Traveling down memory lane, I called Wendy to inquire about the origin of this tasty soup. When Michael was young, his family lived in Morocco and would often travel to Spain for vacation. His mother acquired the recipe somewhere along the way. Whether from Morocco or Spain, Gazpacho Soup tastes great, especially during the warm summer months!
Gazpacho is a cold soup using fresh cucumbers, tomatoes, red onions, garlic and French bread. Marinated in olive oil, red wine vinegar and cumin and then pureed to perfection, this soup is really flavorful! Michael’s mom used to strain it but the rest of us like it as blended.
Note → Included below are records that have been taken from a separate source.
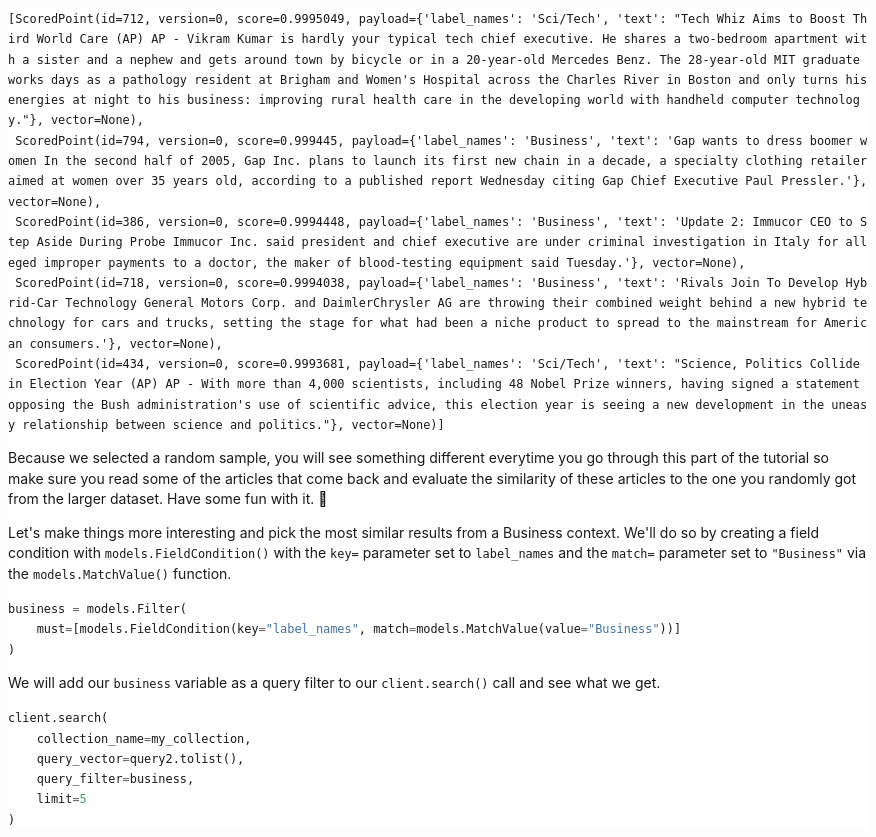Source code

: 


    [ScoredPoint(id=712, version=0, score=0.9995049, payload={'label_names': 'Sci/Tech', 'text': "Tech Whiz Aims to Boost Third World Care (AP) AP - Vikram Kumar is hardly your typical tech chief executive. He shares a two-bedroom apartment with a sister and a nephew and gets around town by bicycle or in a 20-year-old Mercedes Benz. The 28-year-old MIT graduate works days as a pathology resident at Brigham and Women's Hospital across the Charles River in Boston and only turns his energies at night to his business: improving rural health care in the developing world with handheld computer technology."}, vector=None),
     ScoredPoint(id=794, version=0, score=0.999445, payload={'label_names': 'Business', 'text': 'Gap wants to dress boomer women In the second half of 2005, Gap Inc. plans to launch its first new chain in a decade, a specialty clothing retailer aimed at women over 35 years old, according to a published report Wednesday citing Gap Chief Executive Paul Pressler.'}, vector=None),
     ScoredPoint(id=386, version=0, score=0.9994448, payload={'label_names': 'Business', 'text': 'Update 2: Immucor CEO to Step Aside During Probe Immucor Inc. said president and chief executive are under criminal investigation in Italy for alleged improper payments to a doctor, the maker of blood-testing equipment said Tuesday.'}, vector=None),
     ScoredPoint(id=718, version=0, score=0.9994038, payload={'label_names': 'Business', 'text': 'Rivals Join To Develop Hybrid-Car Technology General Motors Corp. and DaimlerChrysler AG are throwing their combined weight behind a new hybrid technology for cars and trucks, setting the stage for what had been a niche product to spread to the mainstream for American consumers.'}, vector=None),
     ScoredPoint(id=434, version=0, score=0.9993681, payload={'label_names': 'Sci/Tech', 'text': "Science, Politics Collide in Election Year (AP) AP - With more than 4,000 scientists, including 48 Nobel Prize winners, having signed a statement opposing the Bush administration's use of scientific advice, this election year is seeing a new development in the uneasy relationship between science and politics."}, vector=None)]



Because we selected a random sample, you will see something different everytime you go through this part of the tutorial so make sure you read some of the articles that come back and evaluate the similarity of these articles to the one you randomly got from the larger dataset. Have some fun with it. 🙂

Let's make things more interesting and pick the most similar results from a Business context. We'll do so by creating a field condition with `models.FieldCondition()` with the `key=` parameter set to `label_names` and the `match=` parameter set to `"Business"` via the `models.MatchValue()` function.


```python
business = models.Filter(
    must=[models.FieldCondition(key="label_names", match=models.MatchValue(value="Business"))]
)
```

We will add our `business` variable as a query filter to our `client.search()` call and see what we get.


```python
client.search(
    collection_name=my_collection,
    query_vector=query2.tolist(),
    query_filter=business,
    limit=5
)
```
What’s at the root of this food? Great memories, fresh garden fare and a delicious, dinner, lunch or snack. It may not look too pretty, but looks can be deceiving!
- 2 cucumbers (peeled, cut in cubes)
- 1 large green pepper (peeled, cut in cubes)
- 1 small red onion (peeled, cut in cutes)
- 1 clove garlic, crushed
- 1 ½ to 2 lbs fresh tomatoes (peeled, cut into cubes) or 2-15 oz cans of whole tomatoes
- 3 slices (1” thick) leftover French bread in cubes
- 1-2 T wine vinegar
- 3-4 T olive oil
- Generous ¼ tsp cumin
- 1 tsp Italian seasoning or fresh basil or oregano
- Salt and pepper to taste
Place chopped cucumbers, green pepper, onion, garlic, tomatoes and bread cubes into a glass bowl. Add wine vinegar, olive oil, cumin, Italian seasoning and/or fresh basil or oregano. Mix this to combine, place in refrigerator and marinate for 1 hour. Then puree in a blender until smooth. Chill for at least 2 hours or overnight. Serve in chilled bowls and garnish with olive oil, cucumber, tomato or herbs.
- When testing, I used 2 pounds of fresh tomatoes but didn’t peel them which wasn’t a problem as I like chunky soup. For a smoother soup, feel free to peel the tomatoes using this simple method: bring a pot of water to a boil, gently place 3-4 tomatoes in at a time and boil for 30 seconds or until the skin begins to crack. Move tomatoes to an ice bath for a few seconds. Remove from ice bath and the peel will come off easily.
- In the winter, canned tomatoes would work great.
- For the marinade, I used 2 T of wine vinegar and 4 T of olive oil. I figured, why hold back? And it was delicious as neither overpowered any of the other flavors.
- Add fresh herbs according to your taste and preference. I tested the recipe using herbes de provence which was really good. Another time I threw in a handful of fresh cilantro. Whether you use dried or fresh herbs or both, you really can’t go wrong since mother nature does most of the work here!
- To get this chunky mixture started in the blender, I added about 1/4 cup of water. Once the first batch is blended, pour into a storage bowl, leaving some soup in the blender. This becomes the liquid you will need to puree for the next batch. I filled the blender about 2/3 full three times. Option: strain soup through a sieve.
Healthline.com has this to say about the nutritional benefits of tomatoes, cucumbers and green bell peppers:
- Tomatoes are the major dietary source of the antioxidant lycopene, which has been linked to many health benefits, including reduced risk of heart disease and cancer. They are also a great source of vitamin C, potassium, folate, and vitamin K.
- Cucumbers contain fiber and are high in nutrients like vitamin C, vitamin K, magnesium, potassium and Manganese. They are low in calories, contain antioxidants, promote hydration, may aid in weight loss and may lower blood sugar.
- Bell peppers contain many healthy antioxidants and are very high in vitamin C, with a single one providing up to 169% of the RDI. Other vitamins and minerals in bell peppers include vitamin K1, vitamin E, vitamin A, folate, and potassium.